The Benefits Of Learning A Language Before You Travel
English speakers are often able to overcome criticisms from others and claim that they can travel well enough in their native language when visiting foreign countries.
Is it possible to get by without much?
It is a great idea to learn a language before you travel to another country. You will face a lot of questions, signs, choices, and challenges as an English-speaking traveller in foreign countries. It’s a sign that your trip won’t reach its full potential if you can’t understand anything. This is a huge benefit to learning a language. A majority of foreigners can help a tourist in need. It can be done with a series or grunting grunts, or more cheerfully and helpfully. An invisible divide is created when you approach them in English and not their native language.
Nelson Mandela Perhaps the best way to describe this divide is when he said:
You should show that you care about the culture in which you live. The culture will reciprocate. This is the greatest benefit of learning a language prior to travelling.
Here are some benefits to learning a language other than English
A passport for learning native languages is 1000 times more exciting and liberating that the one you got stamped at the airport. New opportunities are possible when you have a basic knowledge of a foreign language. Sometimes, this can occur even before the trip begins.
You can communicate in the language of the local community and get in touch with the right person at right time.
If you are able to speak Spanish well and plan on traveling to Spain, it is worth considering staying with a host family. This is often more rewarding than staying in touristy accommodation. This saves you money on hotel fees and puts you in the center of this culture.
Learning a foreign language has many cultural benefits
Travellers who are not native-speakers tend to be hesitant about asking questions or getting involved in general situations. The non-native-speaking traveler may choose to eat at the nearest McDonald’s rather than finding out if the street food is delicious. The English-speaking traveler who doesn’t speak the language of the country will only be able to experience a small fraction of its true culture. Even fluent multilinguals will continue to learn new nuances, phrases and colloquialisms every day. Think about how many times you have read a newspaper in your native language and been asked to translate a word. This is the best way for speeding up language learning. The difference between the two is that a bilingual living abroad is not just ‘getting by’. They can explore and swim in foreign cultures, picking up new wisdom, instead of frantically treading water trying to stay alive. Learning a language abroad is a great way to immerse yourself in the culture and not just visit. Multilingualism has many benefits that go beyond obvious. The New York Times published earlier this year a report that showed bilinguals have a greater awareness of the environment than monolinguals.
Albert Costa, a Spanish researcher at the University of Pompeu Fabra, explains:
This increased awareness of the surroundings is exactly what a traveler gains when confronted with a foreign environment.
Safety is another benefit to learning a foreign language while traveling.

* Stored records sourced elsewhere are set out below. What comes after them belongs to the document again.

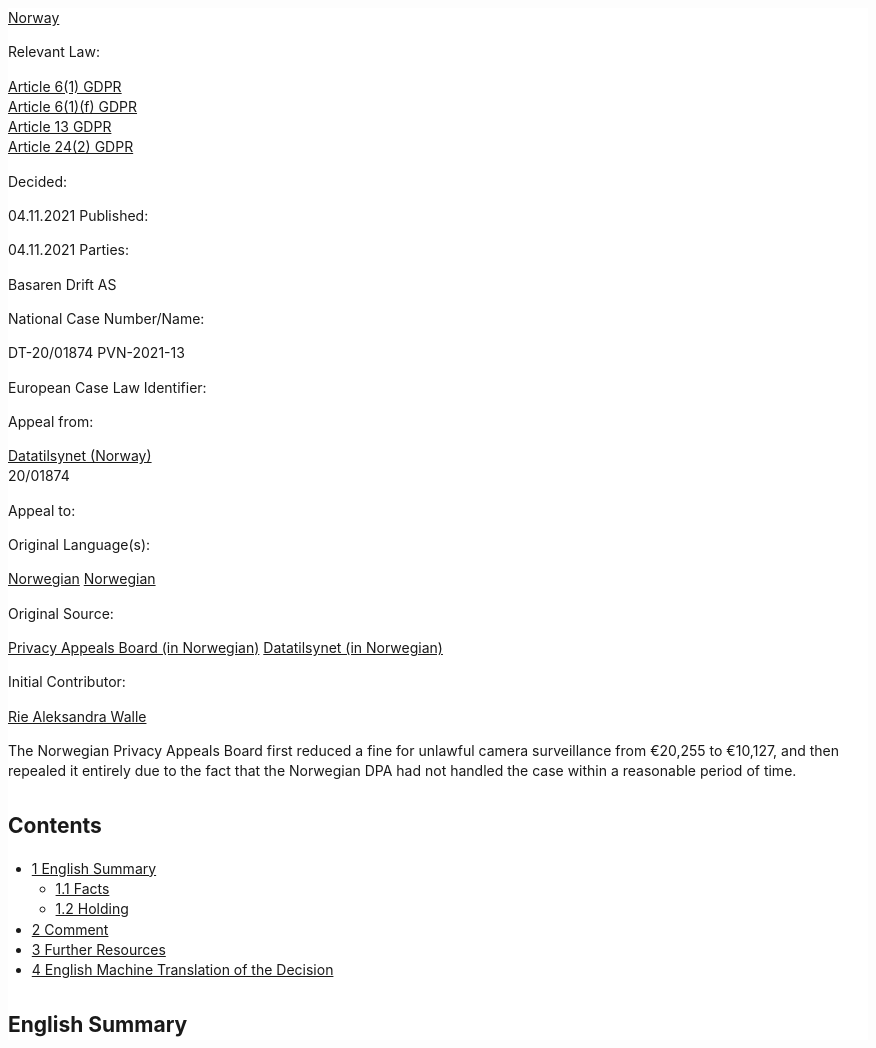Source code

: [Norway](/index.php?title=Category:Norway "Category:Norway")

Relevant Law:

[Article 6(1) GDPR](/index.php?title=Article_6_GDPR#1 "Article 6 GDPR")  
[Article 6(1)(f) GDPR](/index.php?title=Article_6_GDPR#1f "Article 6 GDPR")  
[Article 13 GDPR](/index.php?title=Article_13_GDPR "Article 13 GDPR")  
[Article 24(2) GDPR](/index.php?title=Article_24_GDPR#2 "Article 24 GDPR")

Decided:

04.11.2021 Published:

04.11.2021 Parties:

Basaren Drift AS

National Case Number/Name:

DT-20/01874 PVN-2021-13

European Case Law Identifier:

Appeal from:

[Datatilsynet (Norway)](/index.php?title=Category:Datatilsynet_\(Norway\) "Category:Datatilsynet (Norway)")  
20/01874

Appeal to:

Original Language(s):

[Norwegian](/index.php?title=Category:Norwegian "Category:Norwegian") [Norwegian](/index.php?title=Category:Norwegian "Category:Norwegian")

Original Source:

[Privacy Appeals Board (in Norwegian)](https://pvn.no/pvn-2021-13) [Datatilsynet (in Norwegian)](https://www.datatilsynet.no/regelverk-og-verktoy/lover-og-regler/avgjorelser-fra-datatilsynet/2021/gebyr-til-basaren-drift-as/)

Initial Contributor:

[Rie Aleksandra Walle](https://gdprhub.eu/index.php?title=User:Riealeksandra)

The Norwegian Privacy Appeals Board first reduced a fine for unlawful camera surveillance from €20,255 to €10,127, and then repealed it entirely due to the fact that the Norwegian DPA had not handled the case within a reasonable period of time.

## Contents

*   [1 English Summary](#English_Summary)
    *   [1.1 Facts](#Facts)
    *   [1.2 Holding](#Holding)
*   [2 Comment](#Comment)
*   [3 Further Resources](#Further_Resources)
*   [4 English Machine Translation of the Decision](#English_Machine_Translation_of_the_Decision)

## English Summary
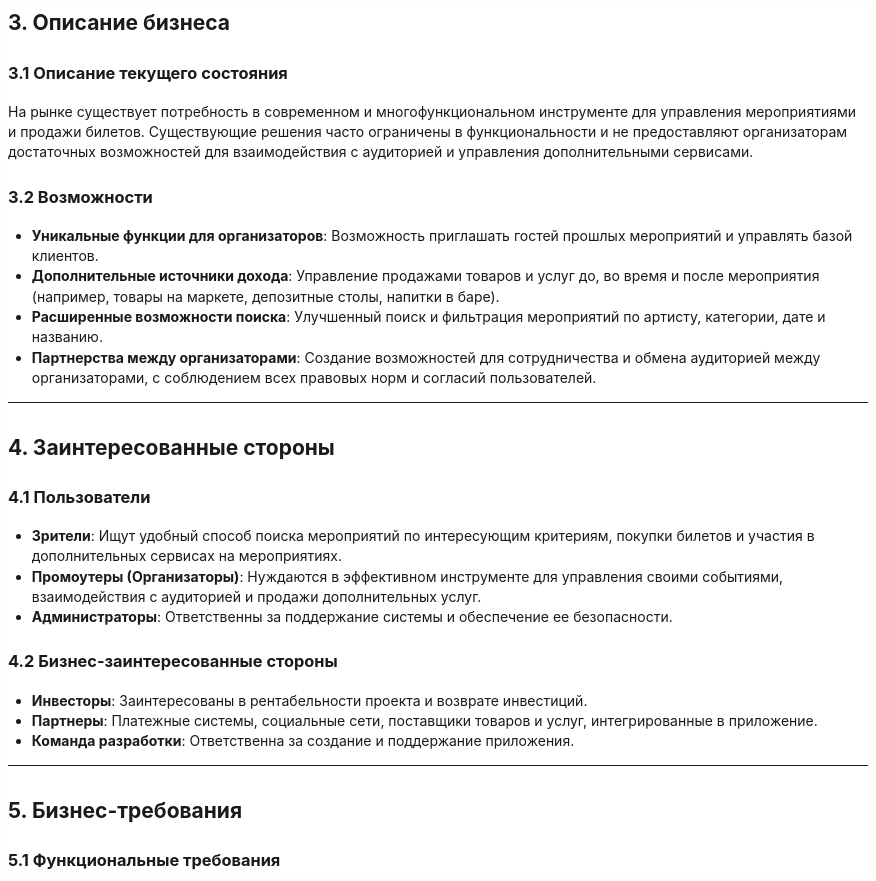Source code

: 
## 3. Описание бизнеса

### 3.1 Описание текущего состояния

На рынке существует потребность в современном и многофункциональном инструменте
для управления мероприятиями и продажи билетов. Существующие решения часто
ограничены в функциональности и не предоставляют организаторам достаточных
возможностей для взаимодействия с аудиторией и управления дополнительными
сервисами.

### 3.2 Возможности

- **Уникальные функции для организаторов**: Возможность приглашать гостей
  прошлых мероприятий и управлять базой клиентов.
- **Дополнительные источники дохода**: Управление продажами товаров и услуг до,
  во время и после мероприятия (например, товары на маркете, депозитные столы,
  напитки в баре).
- **Расширенные возможности поиска**: Улучшенный поиск и фильтрация мероприятий
  по артисту, категории, дате и названию.
- **Партнерства между организаторами**: Создание возможностей для сотрудничества
  и обмена аудиторией между организаторами, с соблюдением всех правовых норм и
  согласий пользователей.

---

## 4. Заинтересованные стороны

### 4.1 Пользователи

- **Зрители**: Ищут удобный способ поиска мероприятий по интересующим критериям,
  покупки билетов и участия в дополнительных сервисах на мероприятиях.
- **Промоутеры (Организаторы)**: Нуждаются в эффективном инструменте для
  управления своими событиями, взаимодействия с аудиторией и продажи
  дополнительных услуг.
- **Администраторы**: Ответственны за поддержание системы и обеспечение ее
  безопасности.

### 4.2 Бизнес-заинтересованные стороны

- **Инвесторы**: Заинтересованы в рентабельности проекта и возврате инвестиций.
- **Партнеры**: Платежные системы, социальные сети, поставщики товаров и услуг,
  интегрированные в приложение.
- **Команда разработки**: Ответственна за создание и поддержание приложения.

---

## 5. Бизнес-требования

### 5.1 Функциональные требования
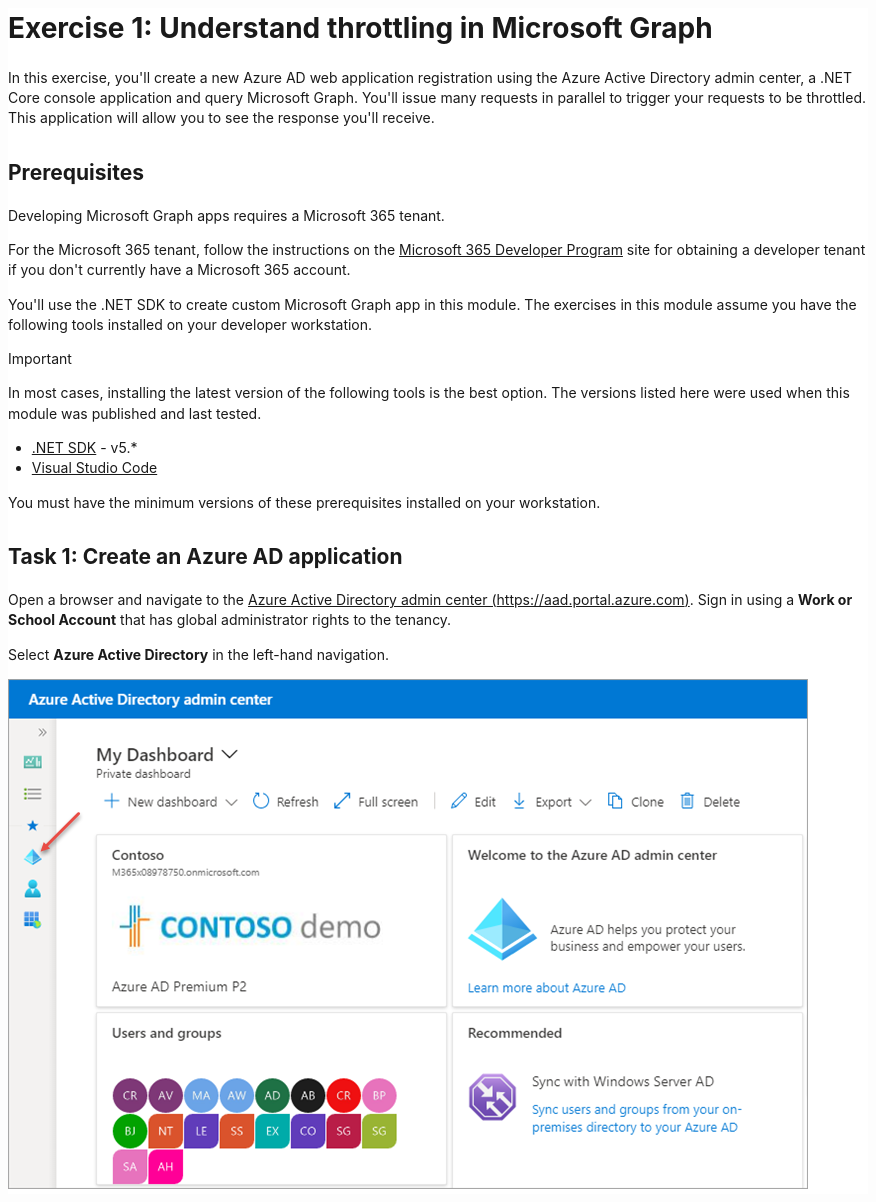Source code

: # Exercise 1: Understand throttling in Microsoft Graph

In this exercise, you'll create a new Azure AD web application registration using the Azure Active Directory admin center, a .NET Core console application and query Microsoft Graph. You'll issue many requests in parallel to trigger your requests to be throttled. This application will allow you to see the response you'll receive.

## Prerequisites

Developing Microsoft Graph apps requires a Microsoft 365 tenant.

For the Microsoft 365 tenant, follow the instructions on the [Microsoft 365 Developer Program](https://developer.microsoft.com/microsoft-365/dev-program) site for obtaining a developer tenant if you don't currently have a Microsoft 365 account.

You'll use the .NET SDK to create custom Microsoft Graph app in this module. The exercises in this module assume you have the following tools installed on your developer workstation.

> [!IMPORTANT]
> In most cases, installing the latest version of the following tools is the best option. The versions listed here were used when this module was published and last tested.

- [.NET SDK](https://dotnet.microsoft.com/) - v5.\*
- [Visual Studio Code](https://code.visualstudio.com)

You must have the minimum versions of these prerequisites installed on your workstation.

## Task 1: Create an Azure AD application

Open a browser and navigate to the [Azure Active Directory admin center (https://aad.portal.azure.com)](https://aad.portal.azure.com). Sign in using a **Work or School Account** that has global administrator rights to the tenancy.

Select **Azure Active Directory** in the left-hand navigation.

  ![Screenshot of the App registrations](../../Linked_Image_Files/2-Graph/optimize-network-traffic/azure-ad-portal-home.png)
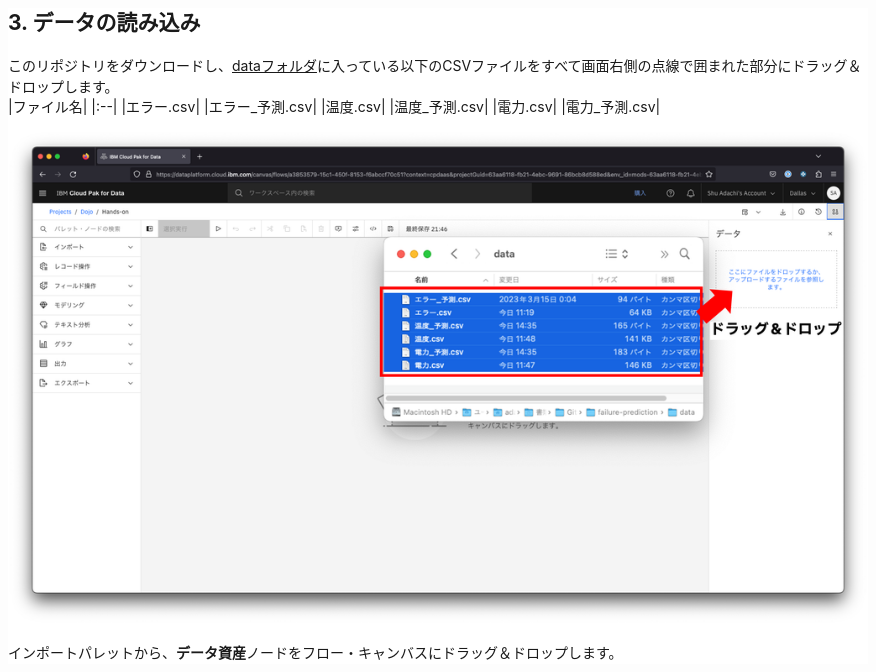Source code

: ## 3. データの読み込み

このリポジトリをダウンロードし、[dataフォルダ](./data)に入っている以下のCSVファイルをすべて画面右側の点線で囲まれた部分にドラッグ＆ドロップします。</br>
|ファイル名|
|:--|
|エラー.csv|
|エラー_予測.csv|
|温度.csv|
|温度_予測.csv|
|電力.csv|
|電力_予測.csv|

![image](./images/013.png)

インポートパレットから、**データ資産**ノードをフロー・キャンバスにドラッグ＆ドロップします。</br>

A better awareness of the environment means a greater chance of staying safe within it. Tourists who wander through busy markets, dazzled and confused by foreign accents, language and signs, will be more likely to pickpockets. The tourist who is confidently walking from stall-to-stall, looking for signs and referring to prices, will be more likely to avoid potential robbery. Living a normal life is one thing. Going on a vacation abroad is another. A basic lack of English language skills can be overcome by the use of online resources and guidebooks. If we follow the advice given by Nelson Mandela, our trips to foreign countries will remain in our minds and hearts forever.
It is not worth learning a foreign language to travel.
You should experience the destination as a local and not as a tourist.
Learning the native language is the best way to overcome language barriers when traveling. Even if you only know a few phrases, it will help you to communicate with others. Native speakers will be able go to places only locals can visit. You won’t have to limit yourself to traditional touristy places with English signs and menus. Learn more than just the greetings and thank yous in the native language of the country you are visiting. It can mean the difference between getting lost in circles and finding the best transportation route in a new place. You’ll feel like a local once you learn a few phrases.
You will have more authentic cultural experiences if you get to know locals.
You might be asked to attend a religious festival. You might be invited to watch a match at the local bar if you find one. You’ll understand the context of any political debate.